Jan Burka (14 June 1924 – 4 September 2009) was a Czech painter, graphic artist and sculptor.

==Biography==
Burka was born in Postoloprty. In 1940, he studied at a private art school, and then attended a course in graphics at the Vinohrady Synagogue, led by Petr Kien. After some time in Prague, he was deported as Geltungsjude, and sent to Terezín on 10 August 1942. In Terezín, he was reunited with Kien, and even in the difficult conditions of the ghetto he continued to study drawing. While in Terezín he also met his future wife, figure skater Ellen Danby, who was raised in the Netherlands. Burka survived in Terezín until its liberation.

After World War II, Burka and Danby settled in Amsterdam, where he studied at the Royal Academy of Fine Arts (Rĳksakademie beeldende van Kunsten), under Lütke and Westerman. From 1945 to 1951, he worked as a graphic artist in Amsterdam.

In 1951, he moved to Toronto, Ontario, Canada, where he studied at the Ontario College of Art & Design. There he was linked to Henri Chopin. He divorced his wife Ellen in the mid 1950s. He founded his own graphic arts studio, and together with Allan Fleming, was a co-founder of a Canadian group of designers. From 1961 to 1968, he lived in France, where he made his first reliefs and sculptures. In 1968, he returned to Toronto, where he lived and worked until 1978. Most of his works from this period are now located in Canadian museums.
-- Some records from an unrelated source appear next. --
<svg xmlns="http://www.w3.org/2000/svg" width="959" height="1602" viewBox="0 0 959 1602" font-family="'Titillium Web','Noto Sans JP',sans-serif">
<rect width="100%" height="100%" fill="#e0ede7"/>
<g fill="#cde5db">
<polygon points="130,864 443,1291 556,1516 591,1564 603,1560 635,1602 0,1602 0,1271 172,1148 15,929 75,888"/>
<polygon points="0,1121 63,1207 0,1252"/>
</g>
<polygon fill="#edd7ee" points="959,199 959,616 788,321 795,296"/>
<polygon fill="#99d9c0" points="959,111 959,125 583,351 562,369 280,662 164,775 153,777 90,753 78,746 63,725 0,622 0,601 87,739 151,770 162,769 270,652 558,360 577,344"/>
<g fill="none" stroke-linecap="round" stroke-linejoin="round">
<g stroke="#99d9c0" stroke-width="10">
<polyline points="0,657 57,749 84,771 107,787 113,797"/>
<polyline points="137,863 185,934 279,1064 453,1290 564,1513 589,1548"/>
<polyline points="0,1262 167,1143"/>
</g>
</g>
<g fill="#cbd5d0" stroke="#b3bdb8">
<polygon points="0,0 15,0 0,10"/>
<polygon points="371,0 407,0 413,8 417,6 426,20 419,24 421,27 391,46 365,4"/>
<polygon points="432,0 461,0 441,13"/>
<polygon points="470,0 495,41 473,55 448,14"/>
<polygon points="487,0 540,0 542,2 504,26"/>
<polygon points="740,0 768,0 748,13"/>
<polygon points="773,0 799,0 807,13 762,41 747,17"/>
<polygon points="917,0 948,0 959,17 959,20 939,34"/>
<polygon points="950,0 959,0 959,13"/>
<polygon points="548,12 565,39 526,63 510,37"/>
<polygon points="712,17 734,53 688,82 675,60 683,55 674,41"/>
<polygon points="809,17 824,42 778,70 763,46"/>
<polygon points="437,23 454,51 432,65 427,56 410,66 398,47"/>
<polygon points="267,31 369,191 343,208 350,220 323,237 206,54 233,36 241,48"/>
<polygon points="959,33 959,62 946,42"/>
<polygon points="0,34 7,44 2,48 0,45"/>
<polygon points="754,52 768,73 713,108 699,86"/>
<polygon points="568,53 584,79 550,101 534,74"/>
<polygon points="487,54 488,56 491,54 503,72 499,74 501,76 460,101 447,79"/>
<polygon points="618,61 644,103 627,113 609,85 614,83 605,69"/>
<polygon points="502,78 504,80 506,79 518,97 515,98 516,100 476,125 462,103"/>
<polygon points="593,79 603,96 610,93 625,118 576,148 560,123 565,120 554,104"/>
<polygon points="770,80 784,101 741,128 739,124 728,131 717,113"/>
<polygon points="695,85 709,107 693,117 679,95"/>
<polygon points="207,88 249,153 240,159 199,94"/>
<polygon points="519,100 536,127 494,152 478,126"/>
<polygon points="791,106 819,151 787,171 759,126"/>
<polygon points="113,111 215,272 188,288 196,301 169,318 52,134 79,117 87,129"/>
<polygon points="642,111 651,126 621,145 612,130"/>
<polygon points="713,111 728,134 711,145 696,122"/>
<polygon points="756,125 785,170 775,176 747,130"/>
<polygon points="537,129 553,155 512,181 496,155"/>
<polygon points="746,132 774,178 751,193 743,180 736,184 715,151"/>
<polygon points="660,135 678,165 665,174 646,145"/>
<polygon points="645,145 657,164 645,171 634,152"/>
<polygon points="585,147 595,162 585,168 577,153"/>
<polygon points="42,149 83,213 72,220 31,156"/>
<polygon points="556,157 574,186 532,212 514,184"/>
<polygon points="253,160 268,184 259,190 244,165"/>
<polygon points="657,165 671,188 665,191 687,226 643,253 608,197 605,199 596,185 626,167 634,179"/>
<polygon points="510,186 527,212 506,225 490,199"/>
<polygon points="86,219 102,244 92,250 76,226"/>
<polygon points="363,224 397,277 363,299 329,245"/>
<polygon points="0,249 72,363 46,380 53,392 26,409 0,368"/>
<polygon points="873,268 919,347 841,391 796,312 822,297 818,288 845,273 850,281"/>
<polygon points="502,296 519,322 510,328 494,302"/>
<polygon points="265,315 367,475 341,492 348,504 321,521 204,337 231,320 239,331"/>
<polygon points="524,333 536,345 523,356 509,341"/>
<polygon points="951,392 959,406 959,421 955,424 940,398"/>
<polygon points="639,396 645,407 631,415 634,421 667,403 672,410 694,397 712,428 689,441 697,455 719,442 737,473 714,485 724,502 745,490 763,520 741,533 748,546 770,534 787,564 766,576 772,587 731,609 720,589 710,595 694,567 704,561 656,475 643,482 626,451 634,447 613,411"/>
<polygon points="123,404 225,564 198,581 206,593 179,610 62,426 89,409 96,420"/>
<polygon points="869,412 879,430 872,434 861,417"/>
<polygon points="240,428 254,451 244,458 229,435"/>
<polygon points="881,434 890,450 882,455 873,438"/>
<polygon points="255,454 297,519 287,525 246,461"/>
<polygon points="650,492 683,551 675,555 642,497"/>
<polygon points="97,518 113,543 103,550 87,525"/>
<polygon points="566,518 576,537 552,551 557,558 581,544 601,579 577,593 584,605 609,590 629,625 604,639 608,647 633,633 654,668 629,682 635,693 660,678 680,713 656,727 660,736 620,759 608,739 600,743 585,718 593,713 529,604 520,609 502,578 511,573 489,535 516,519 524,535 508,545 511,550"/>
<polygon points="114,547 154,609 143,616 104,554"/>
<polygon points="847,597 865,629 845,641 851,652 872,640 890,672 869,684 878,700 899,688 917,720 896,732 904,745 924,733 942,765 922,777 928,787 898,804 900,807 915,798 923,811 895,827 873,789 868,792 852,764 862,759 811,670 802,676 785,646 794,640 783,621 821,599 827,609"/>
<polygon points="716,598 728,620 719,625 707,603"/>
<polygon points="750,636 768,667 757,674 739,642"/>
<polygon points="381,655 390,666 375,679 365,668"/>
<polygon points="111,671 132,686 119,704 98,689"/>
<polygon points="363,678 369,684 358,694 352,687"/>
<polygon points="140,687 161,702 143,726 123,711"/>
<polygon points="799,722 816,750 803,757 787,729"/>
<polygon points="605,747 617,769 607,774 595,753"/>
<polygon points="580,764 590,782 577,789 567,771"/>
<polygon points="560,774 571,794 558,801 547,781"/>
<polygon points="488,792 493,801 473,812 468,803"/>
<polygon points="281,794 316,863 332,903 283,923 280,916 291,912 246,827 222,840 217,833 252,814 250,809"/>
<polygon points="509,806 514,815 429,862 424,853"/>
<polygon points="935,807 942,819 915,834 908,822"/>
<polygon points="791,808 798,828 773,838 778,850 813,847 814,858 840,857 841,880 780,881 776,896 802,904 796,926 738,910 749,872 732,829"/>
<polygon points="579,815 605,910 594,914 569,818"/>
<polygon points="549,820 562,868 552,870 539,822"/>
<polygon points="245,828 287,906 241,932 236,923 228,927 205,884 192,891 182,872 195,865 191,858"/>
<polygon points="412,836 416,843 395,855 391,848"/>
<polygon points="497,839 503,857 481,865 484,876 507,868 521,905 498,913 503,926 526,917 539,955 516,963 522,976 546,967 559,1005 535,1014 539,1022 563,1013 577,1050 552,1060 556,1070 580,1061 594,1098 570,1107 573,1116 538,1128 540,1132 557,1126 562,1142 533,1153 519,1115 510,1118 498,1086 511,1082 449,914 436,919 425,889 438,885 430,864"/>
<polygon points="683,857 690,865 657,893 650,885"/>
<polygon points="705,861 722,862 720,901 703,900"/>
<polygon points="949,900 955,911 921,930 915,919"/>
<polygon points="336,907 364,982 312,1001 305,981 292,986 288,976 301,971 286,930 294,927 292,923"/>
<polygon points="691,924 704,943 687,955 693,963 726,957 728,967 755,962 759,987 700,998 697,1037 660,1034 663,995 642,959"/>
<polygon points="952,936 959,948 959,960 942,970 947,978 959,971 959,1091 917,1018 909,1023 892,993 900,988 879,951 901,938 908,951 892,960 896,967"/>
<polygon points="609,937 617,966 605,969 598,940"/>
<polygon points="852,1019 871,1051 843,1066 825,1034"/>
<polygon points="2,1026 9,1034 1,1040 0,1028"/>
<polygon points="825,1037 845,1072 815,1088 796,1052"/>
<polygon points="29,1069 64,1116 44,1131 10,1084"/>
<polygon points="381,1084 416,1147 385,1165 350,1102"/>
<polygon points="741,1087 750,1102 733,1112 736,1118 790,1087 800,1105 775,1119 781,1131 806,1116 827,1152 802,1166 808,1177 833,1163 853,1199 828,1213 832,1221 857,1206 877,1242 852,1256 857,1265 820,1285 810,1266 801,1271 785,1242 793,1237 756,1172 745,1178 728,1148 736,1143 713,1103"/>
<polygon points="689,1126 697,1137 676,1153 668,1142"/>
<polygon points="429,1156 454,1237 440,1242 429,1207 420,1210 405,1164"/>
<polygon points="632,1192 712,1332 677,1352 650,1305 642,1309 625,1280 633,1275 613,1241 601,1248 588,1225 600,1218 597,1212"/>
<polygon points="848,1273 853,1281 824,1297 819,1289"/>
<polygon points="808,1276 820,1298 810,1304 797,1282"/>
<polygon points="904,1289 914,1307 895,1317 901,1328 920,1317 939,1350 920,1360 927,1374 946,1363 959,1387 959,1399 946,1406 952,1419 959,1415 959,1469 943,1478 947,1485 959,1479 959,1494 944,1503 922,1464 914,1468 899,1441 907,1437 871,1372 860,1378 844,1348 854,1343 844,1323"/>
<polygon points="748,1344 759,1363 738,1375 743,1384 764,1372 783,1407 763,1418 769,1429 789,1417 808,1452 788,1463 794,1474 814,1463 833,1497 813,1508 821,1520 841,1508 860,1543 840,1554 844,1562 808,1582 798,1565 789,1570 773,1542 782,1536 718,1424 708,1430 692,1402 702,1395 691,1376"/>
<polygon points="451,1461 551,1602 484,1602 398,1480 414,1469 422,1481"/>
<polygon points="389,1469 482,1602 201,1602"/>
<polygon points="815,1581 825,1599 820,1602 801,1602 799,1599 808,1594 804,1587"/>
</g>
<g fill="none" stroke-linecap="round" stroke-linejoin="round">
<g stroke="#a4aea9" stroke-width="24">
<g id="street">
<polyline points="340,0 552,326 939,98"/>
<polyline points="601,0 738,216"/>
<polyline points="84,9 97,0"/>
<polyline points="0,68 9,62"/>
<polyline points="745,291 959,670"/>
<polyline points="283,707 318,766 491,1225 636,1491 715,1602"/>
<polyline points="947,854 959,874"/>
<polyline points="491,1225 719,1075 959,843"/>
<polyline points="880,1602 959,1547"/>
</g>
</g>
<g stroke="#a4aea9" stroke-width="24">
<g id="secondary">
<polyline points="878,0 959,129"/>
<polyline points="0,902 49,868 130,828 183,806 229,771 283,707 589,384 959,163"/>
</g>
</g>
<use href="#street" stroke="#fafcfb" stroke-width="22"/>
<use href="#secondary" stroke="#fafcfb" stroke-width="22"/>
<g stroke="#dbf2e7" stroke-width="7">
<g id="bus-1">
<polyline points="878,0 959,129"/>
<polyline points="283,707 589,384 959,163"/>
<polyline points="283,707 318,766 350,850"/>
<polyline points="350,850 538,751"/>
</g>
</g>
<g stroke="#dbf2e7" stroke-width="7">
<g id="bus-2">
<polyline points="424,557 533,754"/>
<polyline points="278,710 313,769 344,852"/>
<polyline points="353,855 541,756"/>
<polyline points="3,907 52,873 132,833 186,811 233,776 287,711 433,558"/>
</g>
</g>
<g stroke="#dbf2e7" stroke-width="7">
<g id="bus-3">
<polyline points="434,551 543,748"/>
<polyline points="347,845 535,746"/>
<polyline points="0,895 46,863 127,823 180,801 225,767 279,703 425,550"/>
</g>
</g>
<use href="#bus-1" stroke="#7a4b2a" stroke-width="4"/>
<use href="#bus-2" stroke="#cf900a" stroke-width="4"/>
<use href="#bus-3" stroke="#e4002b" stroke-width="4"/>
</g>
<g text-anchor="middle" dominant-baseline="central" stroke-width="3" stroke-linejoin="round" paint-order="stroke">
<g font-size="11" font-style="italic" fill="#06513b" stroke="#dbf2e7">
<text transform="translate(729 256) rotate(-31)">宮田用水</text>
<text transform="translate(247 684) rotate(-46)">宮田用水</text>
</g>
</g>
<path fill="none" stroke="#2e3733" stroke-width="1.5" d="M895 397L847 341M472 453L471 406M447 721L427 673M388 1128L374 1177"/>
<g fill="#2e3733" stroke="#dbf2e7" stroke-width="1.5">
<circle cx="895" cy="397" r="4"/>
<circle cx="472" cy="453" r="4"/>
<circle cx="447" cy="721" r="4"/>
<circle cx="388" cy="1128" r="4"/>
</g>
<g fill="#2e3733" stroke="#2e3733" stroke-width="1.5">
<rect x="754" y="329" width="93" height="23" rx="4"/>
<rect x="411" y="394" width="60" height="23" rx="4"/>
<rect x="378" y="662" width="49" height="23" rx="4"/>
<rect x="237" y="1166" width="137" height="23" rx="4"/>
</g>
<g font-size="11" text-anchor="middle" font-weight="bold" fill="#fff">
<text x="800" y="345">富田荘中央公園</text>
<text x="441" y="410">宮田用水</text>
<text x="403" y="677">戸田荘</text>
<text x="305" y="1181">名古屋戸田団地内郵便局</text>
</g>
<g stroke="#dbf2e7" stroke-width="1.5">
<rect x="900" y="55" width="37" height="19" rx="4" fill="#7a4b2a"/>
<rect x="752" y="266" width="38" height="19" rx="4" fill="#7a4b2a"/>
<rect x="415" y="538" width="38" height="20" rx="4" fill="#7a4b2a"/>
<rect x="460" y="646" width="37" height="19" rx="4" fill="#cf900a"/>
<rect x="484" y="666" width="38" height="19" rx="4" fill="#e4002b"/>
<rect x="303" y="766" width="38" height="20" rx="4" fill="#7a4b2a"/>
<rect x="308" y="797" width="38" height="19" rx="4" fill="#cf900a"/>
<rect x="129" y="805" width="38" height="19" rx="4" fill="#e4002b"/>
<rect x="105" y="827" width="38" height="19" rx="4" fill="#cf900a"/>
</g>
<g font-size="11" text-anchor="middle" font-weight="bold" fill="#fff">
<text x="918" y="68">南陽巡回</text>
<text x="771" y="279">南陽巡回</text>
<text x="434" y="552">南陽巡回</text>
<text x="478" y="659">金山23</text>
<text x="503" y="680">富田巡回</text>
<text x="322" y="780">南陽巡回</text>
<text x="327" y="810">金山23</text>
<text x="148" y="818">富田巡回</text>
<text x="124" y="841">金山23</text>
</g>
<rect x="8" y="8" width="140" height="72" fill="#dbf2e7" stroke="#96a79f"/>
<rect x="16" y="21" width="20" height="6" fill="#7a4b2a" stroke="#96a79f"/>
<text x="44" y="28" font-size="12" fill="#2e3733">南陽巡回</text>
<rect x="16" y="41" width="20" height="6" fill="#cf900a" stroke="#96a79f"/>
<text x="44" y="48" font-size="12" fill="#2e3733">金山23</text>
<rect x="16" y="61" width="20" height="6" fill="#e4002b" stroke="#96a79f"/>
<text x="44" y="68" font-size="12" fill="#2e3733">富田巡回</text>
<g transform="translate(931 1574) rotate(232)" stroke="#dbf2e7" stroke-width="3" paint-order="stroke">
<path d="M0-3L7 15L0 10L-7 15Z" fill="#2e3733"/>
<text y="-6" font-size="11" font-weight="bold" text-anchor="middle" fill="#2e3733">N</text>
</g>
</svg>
Burka attended more than a hundred exhibitions in Europe, Canada, and the United States. His works are exhibited in a number of Canadian, American, and European museums and are part of important private collections. In 1968 he received the Ontario price Centenaire du Canada. Burka also won numerous awards for his graphic work and his "Concrete poetry", part of an anthology of experimental poetry, published in 1967.

Burka died in L'Isle-sur-la-Sorgue in 2009.